Monday, February 23, 2009

My Town Monday: Bats in the Belfry


The Sauer Building remains the only complete Victorian commercial building in my town after a series of fires from in the 1800s to the early 1900s. With the exception of this building, our historic commercial district buildings date back only to the first decades of the 1900s. I have found one reference saying the building was built in 1815 and another says 1875. Which is it? I'll need more research.

When I first moved here, the first floor housed an old-fashioned, Mayberry RFD style hardware store. Times and StuffMart being what they are, the hardware store closed and became a "laser technology" store, with air conditioning.

For some time, I never gave the old building a thought, though I don't know why not. Look at the windows. Don't they make you wonder what is up there? Well, at one time, I had heard that in the early 1900s, it was used for dances on the weekends. That intrigued me somewhat, and thought it would be something to have such a space available for our teen homeschool group. But then I got busy with other things and soon forgot about it.

Fast forward to a recent teen dancing/costume party, and I thought again of the old building, once known as the Opera House. It turns out that the space above the store once was used for dances, basketball games, school productions and plays, even rollerskating. It has a stage and the original fixtures. (I am wondering if that means in the bathrooms as well. Likely.)

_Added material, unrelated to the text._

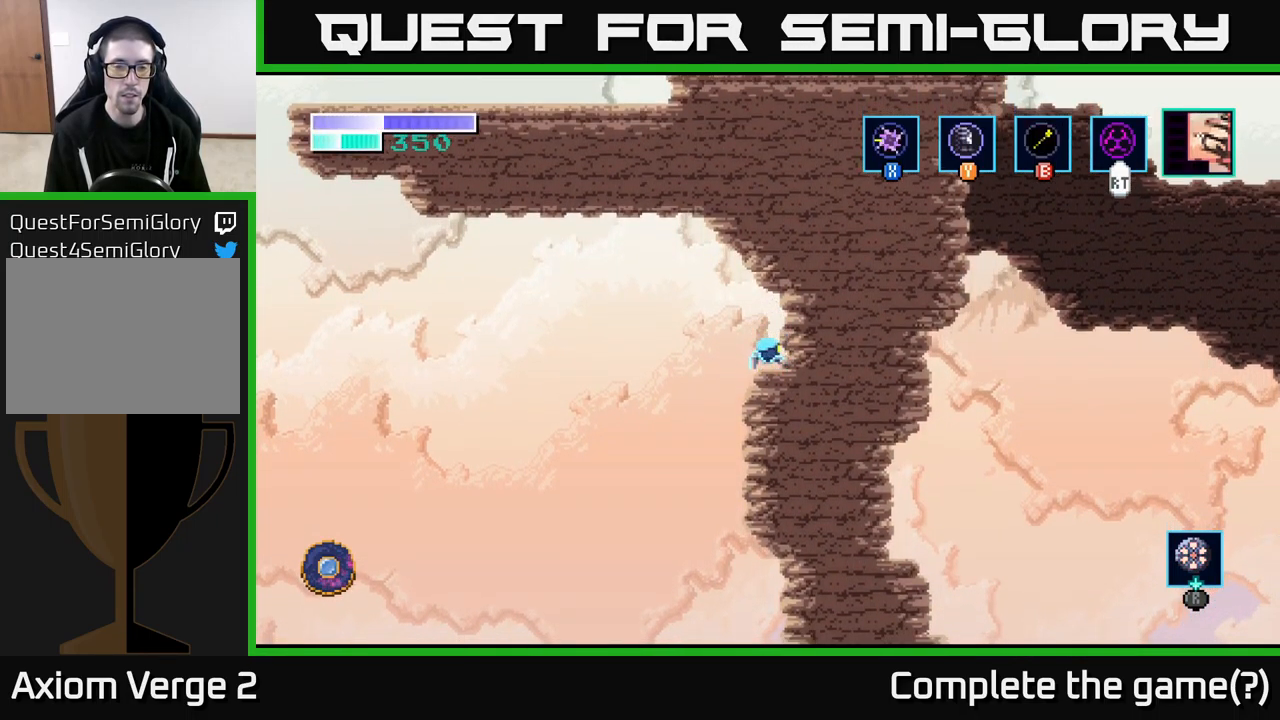
{"buttons": [], "left_stick": "right", "right_stick": "center", "events": [[167, "left_stick", "left"], [500, "left_stick", "right"]]}
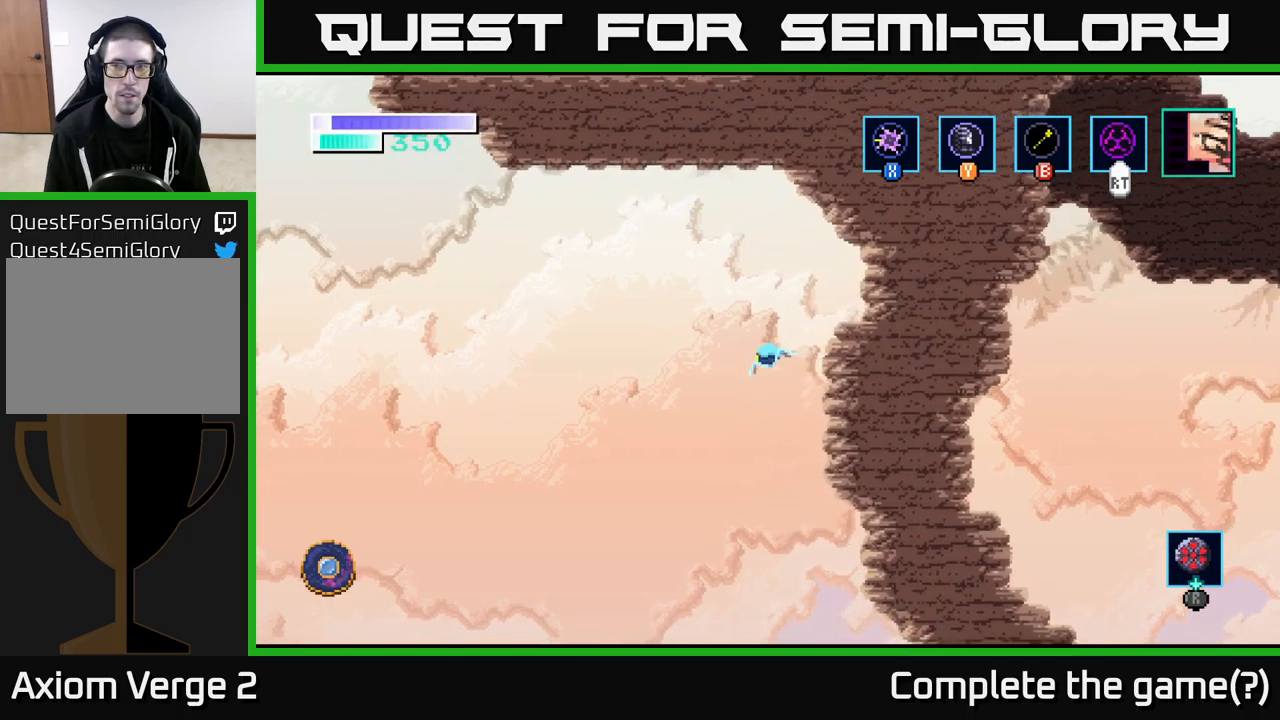
{"buttons": [], "left_stick": "right", "right_stick": "center", "events": []}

The room(s) have been in disuse mostly (one reference to rolling bandages there in WII) since the school gymnasium was built in 1912. Our thought turned to the possibility of an old fashioned dance floor there when contemplating future contra dance sessions for our teens. Yet, a friend recently emailed and said that some years back, the owner took her up there to see it, and it was a "bat hotel". That means holes - and possibly damage. It definitely means guano.

Notes:
I am saddened by the recent news of family and friends who are sick. One beautiful young lady with melanoma on her scalp, dh's aunt with liver cancer, and most recently, my dear brother, George, who will undergo radiation for colon tumors, likely cancerous. Though out of my control to help them, my prayers and thoughts go out to them. May God hold you all in His loving hands.

10 comments:

Cloudia said...

Wow! Cool building (and post)

I'm praying for your folks. Love to the animals and to you!
Aloha

debra said...

It's interesting that many old buildings had ballrooms on the second
floor. I wonder why...
I will hold you, your family and your friends in my thoughts.

whitetr6 said...

C, cancer claimed my beloved uncle yesterday morning after a very long fight. It is a brutal relentless disease. But I want to believe God has placed the talent in some young doctor's mind to cure it in our lifetime. I'm especially sorry to hear what George may be facing. I will pray for him.

Mary said...

That is a fascinating building with an interesting history.

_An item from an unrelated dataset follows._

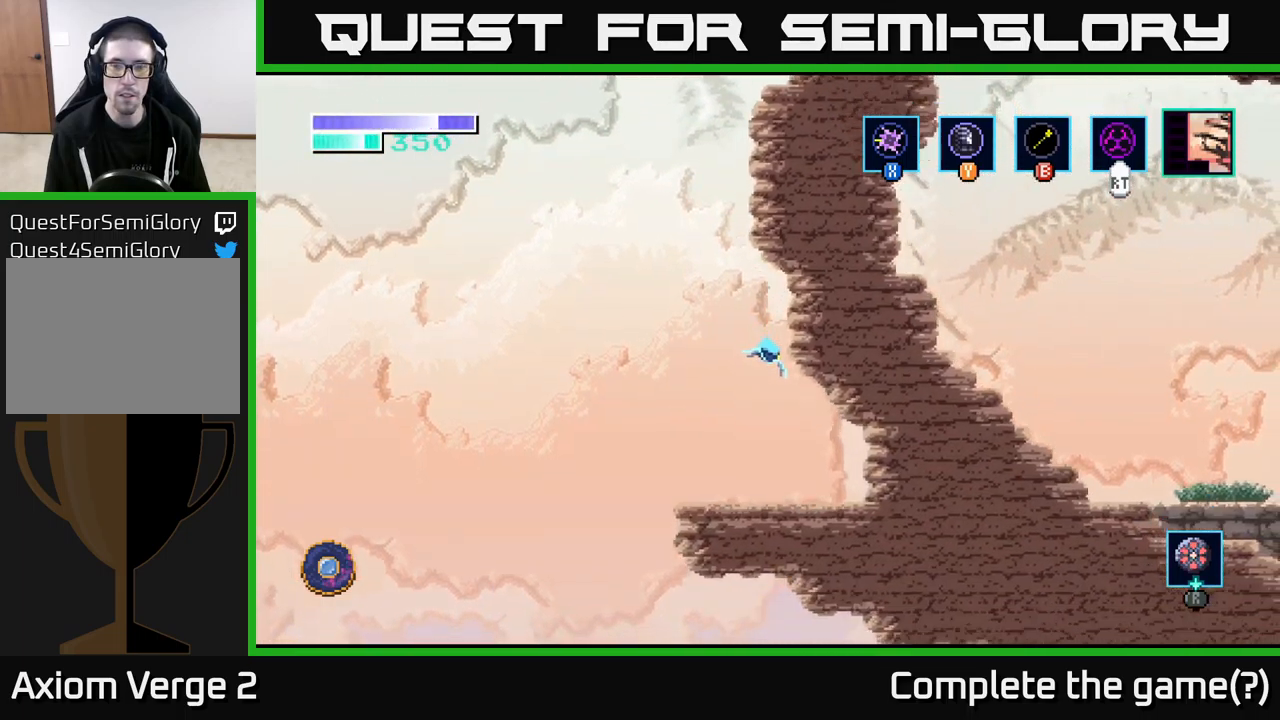
{"buttons": [], "left_stick": "left", "right_stick": "center", "events": [[400, "left_stick", "center"], [467, "left_stick", "left"]]}
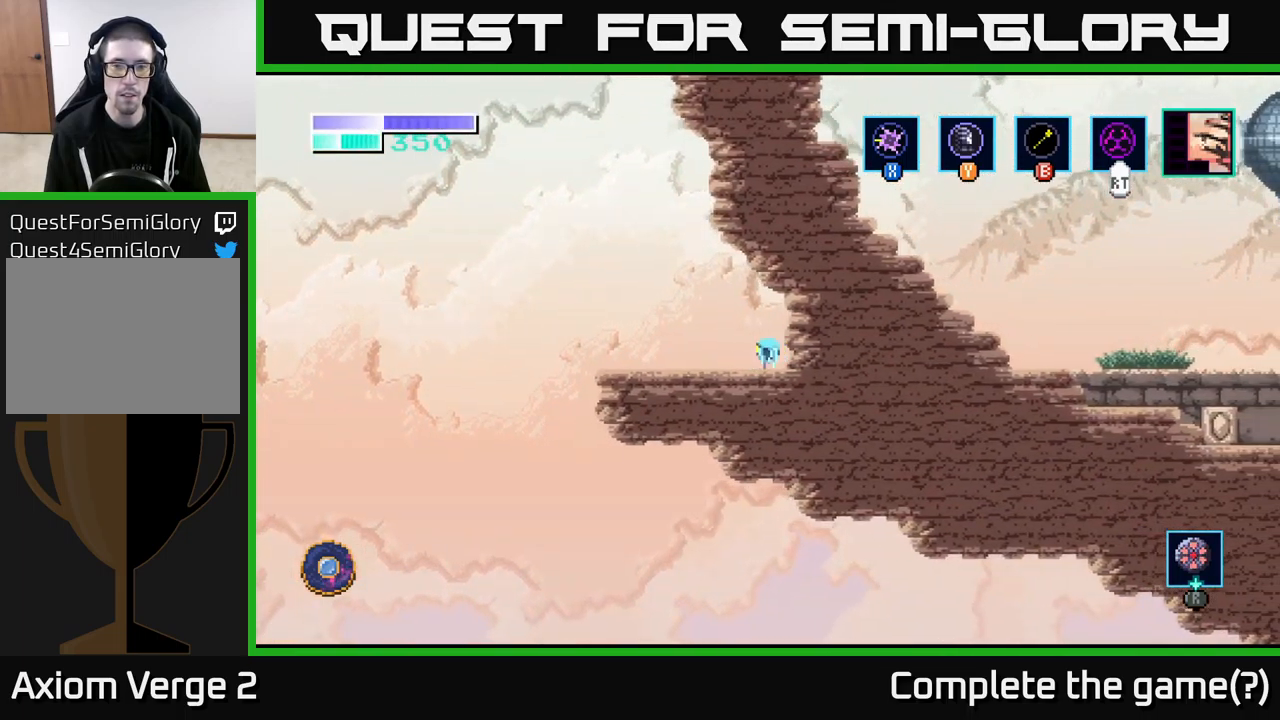
{"buttons": [], "left_stick": "center", "right_stick": "center", "events": [[300, "left_stick", "center"]]}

I'm praying with you for your loved ones.

Jenn Jilks said...

Cancer is a difficult issue. My sympathies. My mom died at home, dad (with a brain tumour) in long-term care. I am currently taking a palliative care course - a bit late, but interesting nonetheless. I hope to do some volunteer work in this area and help others. In this day and age, at least, we need not worry about pain management. That was my greatest regret: that I did not possess this information. It drove me batty, and resulted in depression. All preventable issues.

Becky said...

I still believe that there's purpose ahead for the old Opera House! I feel it in my bones. And yes, there WAS a lot of guano.

I'll be including George in my prayers, along with several others. My dear friend's son spoke at our church Sunday morning, and his message was right on. Endurance through suffering, where God brings us to the place in Him of being made perfect and complete, lacking nothing (James 1:2-4)

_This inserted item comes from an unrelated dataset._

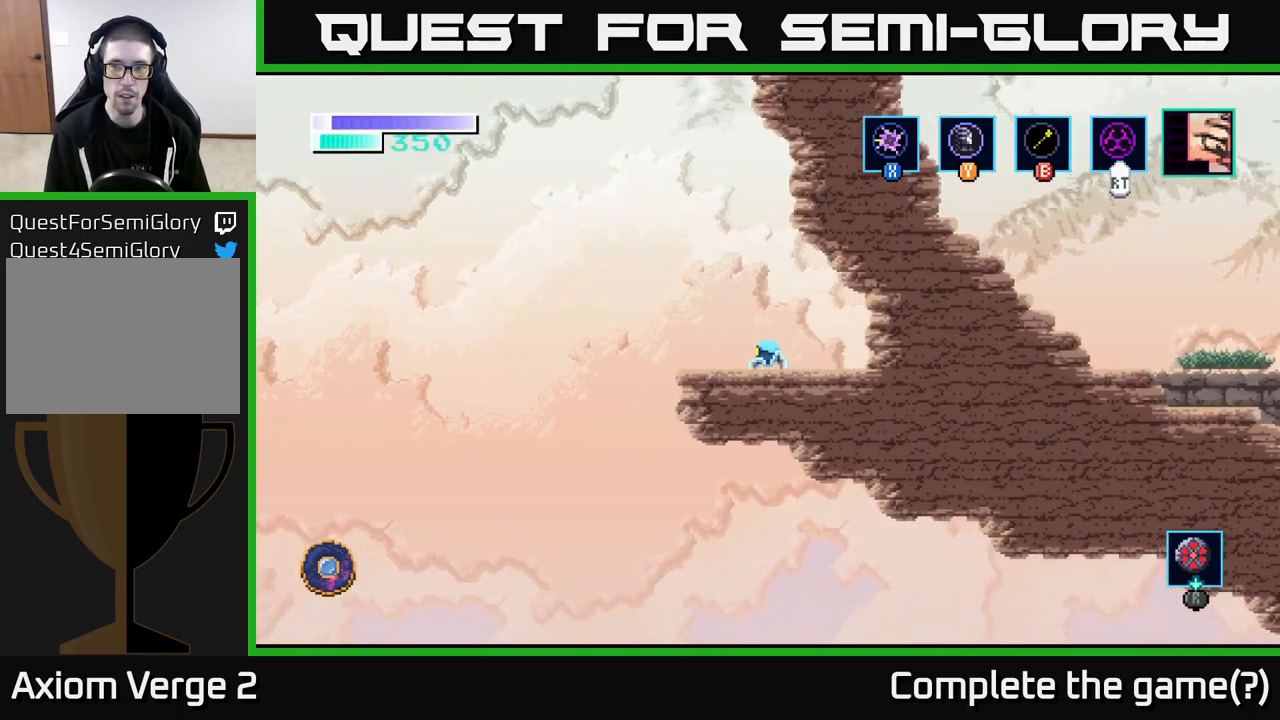
{"buttons": [], "left_stick": "down", "right_stick": "center", "events": [[450, "left_stick", "down"]]}
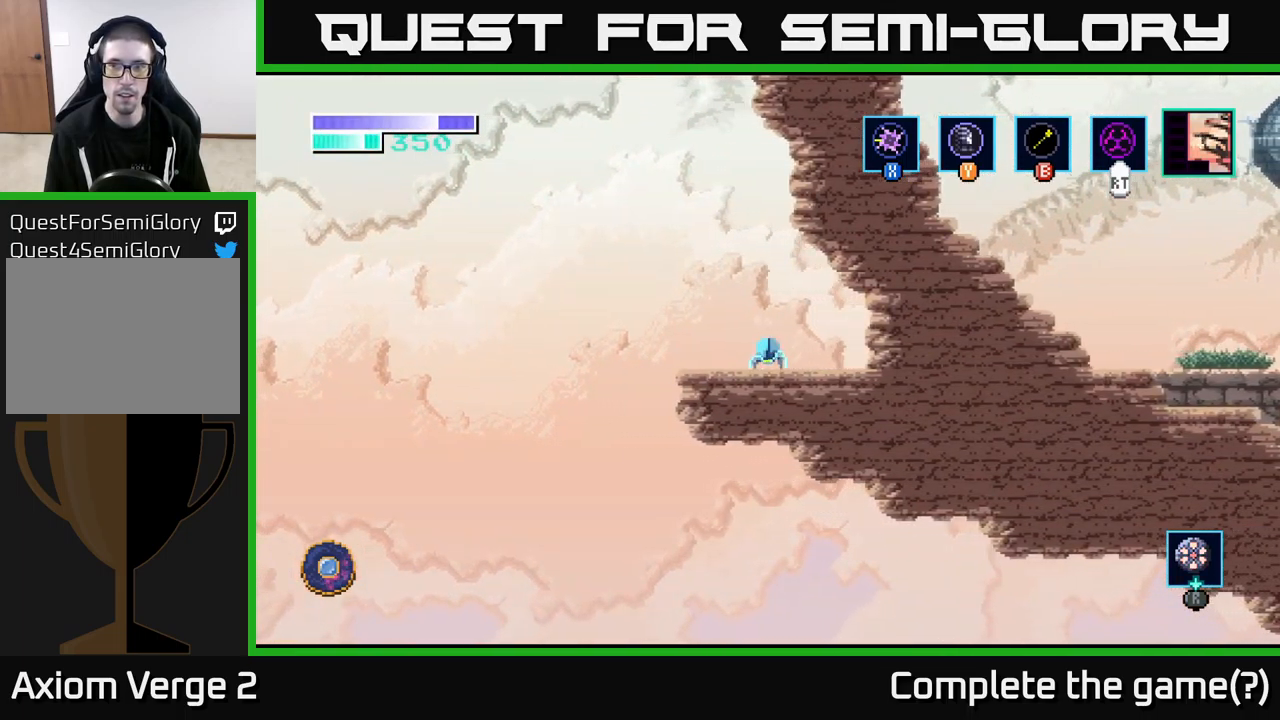
{"buttons": [], "left_stick": "left", "right_stick": "center", "events": [[67, "left_stick", "center"], [300, "left_stick", "left"]]}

It was an incredibly impacting message, due to the fact that the messenger himself has been in the fire for 16 years.

God is faithful & true....and He lives in the midst of the fires of life.

Keep us posted on George.....

David Cranmer said...

Your family and friends are in my thoughts and thanks for another great MTM post.

Passage of a Woman said...

Interesting old building. Our town, and many around here, still have many if not most of the original buildings. I often look up and wonder who or what was or is housed on upper floors, oftentimes still in use; sometimes not. Years ago, proprietors used to live over their stores and businesses, so I imagine many of them were the owners' own dwellings.


I'm sorry to say I did not know about George. I will certainly be praying for his health and recovery. Please keep me posted.

Robin

Junosmom said...

Thanks to each of you for your prayers. The tests on George are still inconclusive, though they half scared my mom to death with dire predictions. He will start with radiation and we will go from there.

All the old buildings intrigue me. I wonder about their history, if walls could talk.

Junosmom said...

Mark, my condolences to you and your family on the loss of your uncle. I, with you, rejoice at each new advancement against cancer. My maternal gma had it, my mom had it, though both lived to tell about it - I am thinking I best be careful screening myself.